_Excerpt_.
------

Abstract
In high-pressure structural chemistry, recrystallization techniques have been shown to be a powerful way of generating new polymorphs and solvates. A recent study by Olejniczak et al. [ IUCrJ (2022), 9, 49–54] on the pyridazine-based compound 6-chloro-1,2,3,4-tetrazolo[1,5-b]pyridazine (C4H2N5Cl or CTP) uses these solvothermal techniques to establish the phase behaviour of CTP and the effects of partial hydration.
Keywords: high-pressure structural chemistry, solvothermal recrystallization
In this issue of IUCrJ , Olejniczak et al. (2022 ▸) describe a study of the pyridazine-based compound 6-chloro-1,2,3,4-tetrazolo[1,5-b]pyridazine (C4H2N5Cl or CTP) to establish its structural and phase behaviour at pressure and temperature. The material is an example of a high-nitrogen-content organic compound and these systems have a comparatively high density but, conversely, are not observed to have the expected relatively short intermolecular contacts within their crystal structures. In their study, Olejniczak et al. examine these apparently anomalous structural characteristics and establish, via high-pressure crystallization, the phase behaviour and the effects of partial hydration.

------

_Stated task_. Set down the stretch of the abstract on high-pressure crystallization from "Keywords: high-pressure structural" through "behaviour and the effects of partial hydration." word for word.

_Provided material_.
------

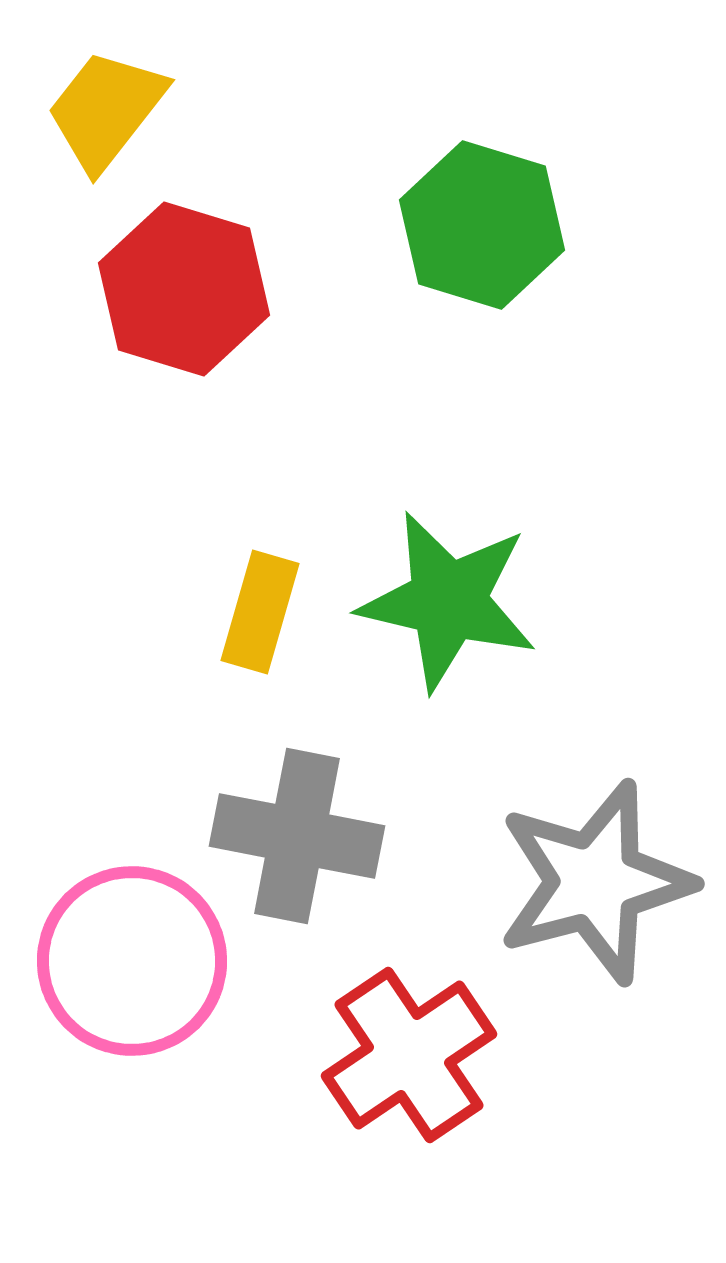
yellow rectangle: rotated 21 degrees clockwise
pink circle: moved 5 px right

------

_Response_.
Keywords: high-pressure structural chemistry, solvothermal recrystallization
In this issue of IUCrJ , Olejniczak et al. (2022 ▸) describe a study of the pyridazine-based compound 6-chloro-1,2,3,4-tetrazolo[1,5-b]pyridazine (C4H2N5Cl or CTP) to establish its structural and phase behaviour at pressure and temperature. The material is an example of a high-nitrogen-content organic compound and these systems have a comparatively high density but, conversely, are not observed to have the expected relatively short intermolecular contacts within their crystal structures. In their study, Olejniczak et al. examine these apparently anomalous structural characteristics and establish, via high-pressure crystallization, the phase behaviour and the effects of partial hydration.